#### Directions for this task:
Supply the number of lines in the data below that hold "thumb", and let that number be the whole answer.

### Data

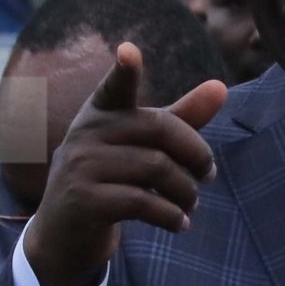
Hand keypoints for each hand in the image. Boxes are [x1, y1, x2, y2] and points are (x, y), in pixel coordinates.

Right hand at [23, 42, 225, 285]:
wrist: (63, 234)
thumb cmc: (112, 181)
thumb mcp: (142, 147)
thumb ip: (180, 119)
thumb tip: (221, 87)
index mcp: (100, 113)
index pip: (115, 88)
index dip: (124, 71)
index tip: (129, 51)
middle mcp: (86, 133)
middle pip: (159, 129)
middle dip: (196, 154)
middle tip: (208, 175)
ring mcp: (82, 166)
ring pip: (157, 168)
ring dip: (187, 191)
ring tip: (191, 204)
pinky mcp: (85, 201)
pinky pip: (143, 202)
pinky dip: (171, 216)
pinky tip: (179, 224)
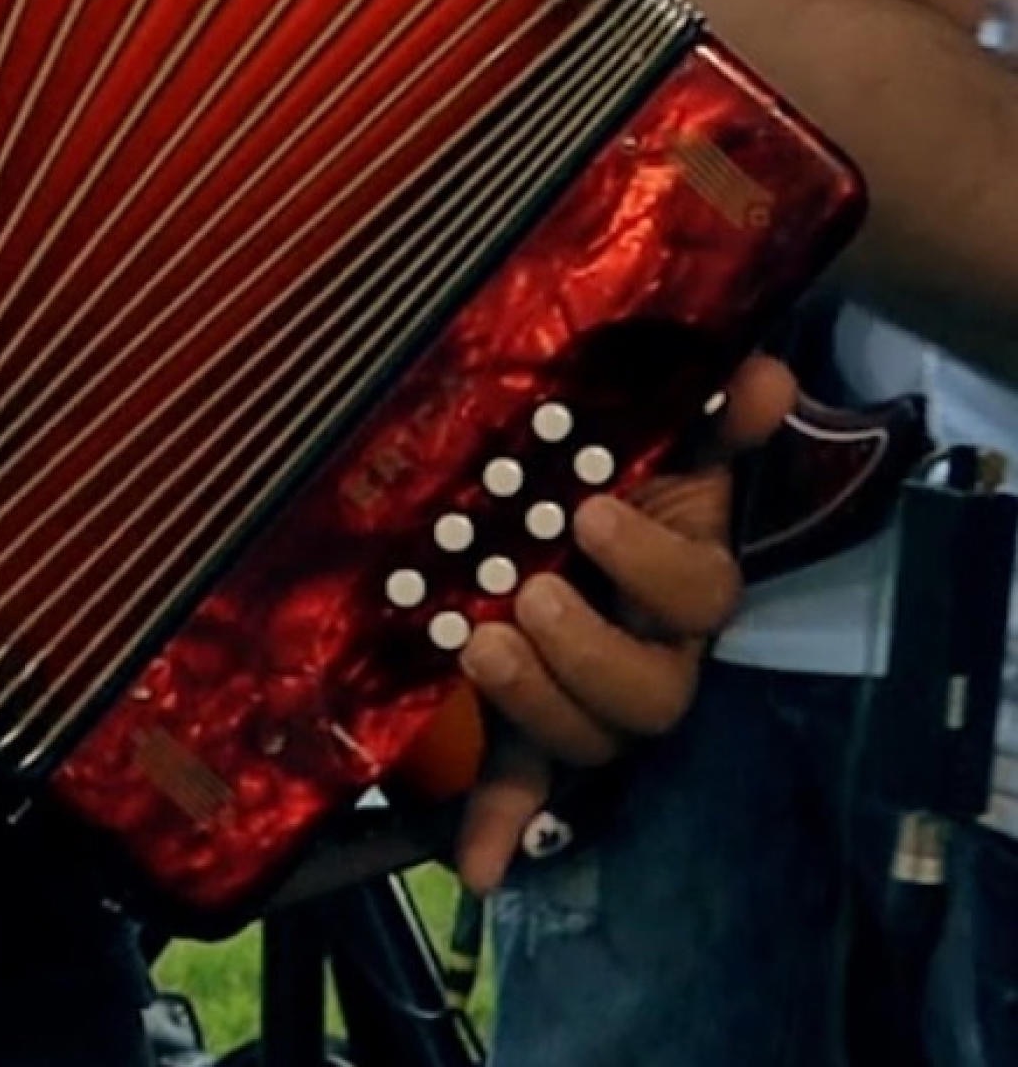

######

#### Written reply:
4